# [TO DO]
Extract each line from the rows below that contains the word "zase".

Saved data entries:
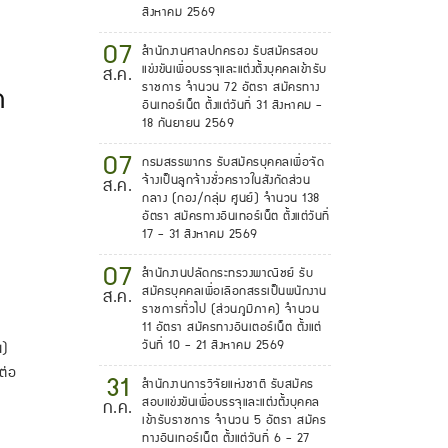
สิงหาคม 2569
07
สำนักงานศาลปกครอง รับสมัครสอบ
แข่งขันเพื่อบรรจุและแต่งตั้งบุคคลเข้ารับ
ส.ค.
ราชการ จำนวน 72 อัตรา สมัครทาง
ด
อินเทอร์เน็ต ตั้งแต่วันที่ 31 สิงหาคม -
18 กันยายน 2569
07
กรมสรรพากร รับสมัครบุคคลเพื่อจัด
จ้างเป็นลูกจ้างชั่วคราวในสังกัดส่วน
ส.ค.
กลาง (กอง/กลุ่ม ศูนย์) จำนวน 138
อัตรา สมัครทางอินเทอร์เน็ต ตั้งแต่วันที่
17 - 31 สิงหาคม 2569
07
สำนักงานปลัดกระทรวงพาณิชย์ รับ
สมัครบุคคลเพื่อเลือกสรรเป็นพนักงาน
ส.ค.
ราชการทั่วไป (ส่วนภูมิภาค) จำนวน
11 อัตรา สมัครทางอินเตอร์เน็ต ตั้งแต่
วันที่ 10 - 21 สิงหาคม 2569
)
ต่อ
31
สำนักงานการวิจัยแห่งชาติ รับสมัคร
สอบแข่งขันเพื่อบรรจุและแต่งตั้งบุคคล
ก.ค.
เข้ารับราชการ จำนวน 5 อัตรา สมัคร
ทางอินเทอร์เน็ต ตั้งแต่วันที่ 6 - 27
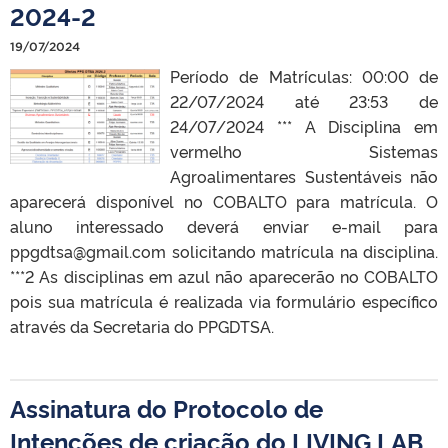
2024-2
19/07/2024
Período de Matr´ículas: 00:00 de
22/07/2024 até 23:53 de
24/07/2024 *** A Disciplina em
vermelho Sistemas
Agroalimentares Sustentáveis não
aparecerá disponível no COBALTO para matrícula. O
aluno interessado deverá enviar e-mail para
ppgdtsa@gmail.com solicitando matrícula na disciplina.
***2 As disciplinas em azul não aparecerão no COBALTO
pois sua matrícula é realizada via formulário específico
através da Secretaria do PPGDTSA.
Assinatura do Protocolo de
Intenções de criação do LIVING LAB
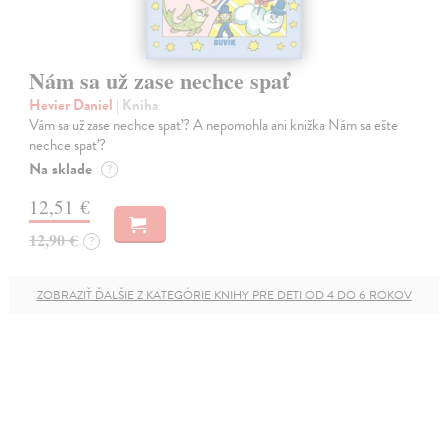
Nám sa už zase nechce spať
Hevier Daniel
| Kniha
Vám sa už zase nechce spať? A nepomohla ani knižka Nám sa ešte
nechce spať?
Na sklade
?
12,51 €
12,90 €
?
ZOBRAZIŤ ĎALŠIE Z KATEGÓRIE KNIHY PRE DETI OD 4 DO 6 ROKOV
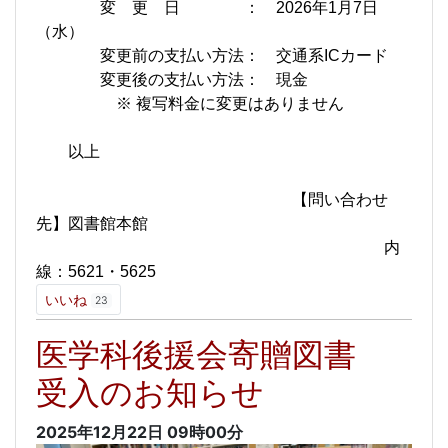
変 更 日 ： 2026年1月7日
（水）
変更前の支払い方法： 交通系ICカード
変更後の支払い方法： 現金
※ 複写料金に変更はありません
以上
【問い合わせ
先】図書館本館
内
線：5621・5625
いいね
23
医学科後援会寄贈図書
受入のお知らせ
2025年12月22日
09時00分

# [WRITTEN ANSWER]
Nám sa už zase nechce spať
Vám sa už zase nechce spať? A nepomohla ani knižka Nám sa ešte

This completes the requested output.